El país esperaba el gobierno del cambio, acciones reales, decisiones técnicas sensatas, útiles, con impacto real. ¿Condiciones laborales dignas? Claro. Pero ¿qué reforma laboral tiene sentido cuando más de 2.27 millones de colombianos están desempleados y casi 13 millones están en la informalidad? ¿Qué condiciones se mejoran cuando no hay empleo? Los esfuerzos deberían centrarse en crear puestos de trabajo, y no precisamente puestos de funcionarios o contratistas del Estado, sino en crear empresa, en industrializar, en fortalecer la economía del país, no en desangrarla.
La poesía emociona, las palabras rimbombantes y las metáforas seducen, pero no construyen país. Las buenas intenciones no son sinónimo de buena gestión. La realidad no se gobierna con eslóganes. Se gobierna con acciones concretas, coherentes, útiles. Y en eso, este gobierno está en deuda. Colombia se está llenando de discursos, de tweets, y vaciándose de certezas.
Y lo más grave: se está quedando sin voces disidentes. Hoy muchos de los que antes gritaban “resistencia” ahora cancelan, bloquean y acallan a quienes tienen una postura diferente, crítica. La izquierda que antes fue “perseguida” hoy se transforma en una nueva inquisición ideológica, donde no se permite el debate, sólo la adhesión ciega. La coherencia murió ahogada entre trinos y aplausos partidistas. Dicen fomentar el debate, pero… ¿se acuerdan que debatir incluía tener ideas contrarias?
No se trata de derecha o izquierda. Se trata de no ser idiotas útiles. Porque mientras unos se aferran a sus ideas como si de banderas se tratara, el país se quiebra.

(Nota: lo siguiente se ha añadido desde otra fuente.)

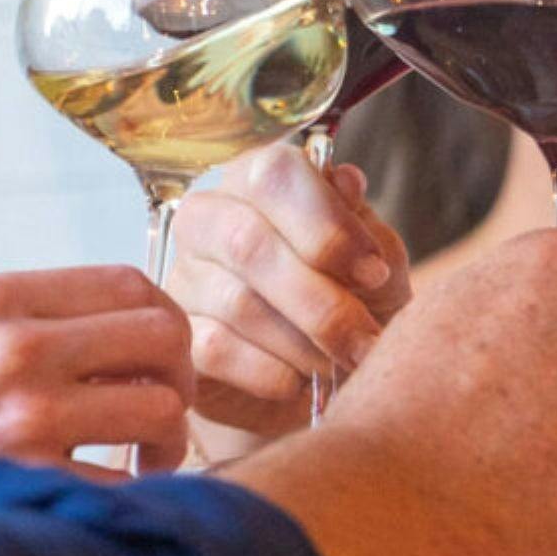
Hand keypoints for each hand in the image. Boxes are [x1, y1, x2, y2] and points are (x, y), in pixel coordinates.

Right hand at [0, 270, 195, 525]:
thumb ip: (34, 317)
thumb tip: (138, 318)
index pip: (127, 281)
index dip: (163, 319)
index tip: (161, 358)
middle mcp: (10, 347)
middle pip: (161, 335)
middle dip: (180, 376)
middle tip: (165, 412)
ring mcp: (22, 416)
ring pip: (160, 407)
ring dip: (168, 440)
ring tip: (146, 462)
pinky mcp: (27, 482)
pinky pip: (128, 483)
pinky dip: (139, 495)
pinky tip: (117, 500)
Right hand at [166, 146, 410, 440]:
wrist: (328, 377)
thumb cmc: (355, 302)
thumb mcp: (376, 261)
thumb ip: (364, 224)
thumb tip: (346, 182)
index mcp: (257, 181)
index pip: (274, 174)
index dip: (328, 224)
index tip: (376, 273)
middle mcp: (208, 218)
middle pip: (247, 241)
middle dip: (320, 300)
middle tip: (366, 339)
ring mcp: (184, 277)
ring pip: (238, 302)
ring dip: (304, 342)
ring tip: (341, 362)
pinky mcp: (180, 337)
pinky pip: (217, 349)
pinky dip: (272, 372)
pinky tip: (299, 381)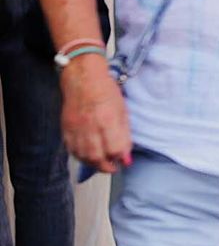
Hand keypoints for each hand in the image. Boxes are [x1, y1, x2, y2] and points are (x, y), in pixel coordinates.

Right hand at [60, 57, 130, 174]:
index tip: (124, 160)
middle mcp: (90, 126)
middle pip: (96, 157)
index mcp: (107, 119)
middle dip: (106, 167)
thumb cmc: (106, 91)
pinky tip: (88, 156)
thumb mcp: (122, 111)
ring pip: (82, 156)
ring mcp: (75, 128)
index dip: (120, 157)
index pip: (114, 149)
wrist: (83, 78)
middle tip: (113, 167)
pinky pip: (71, 149)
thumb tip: (126, 156)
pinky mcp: (65, 128)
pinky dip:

Y cuando se acaben los contratos, los empleos públicos y la proyectitis, muchos entenderán —tarde— que no se trataba sólo de sobrevivir, no se trata solo de intereses individuales, de los intereses de minorías. Se trata de un país de más de 50 millones de personas. Es mucha gente, muchos kilómetros. Hay que gobernar para un país, fortalecer el Estado, no debilitarlo, ni fragmentarlo.
Quiero creer que siempre hay esperanza, que aún tenemos oportunidad. Reflexionemos: ¿Qué Colombia queremos construir? ¿En qué país queremos vivir? ¿De verdad nos resulta atractiva la realidad política, social y económica de Venezuela o Cuba?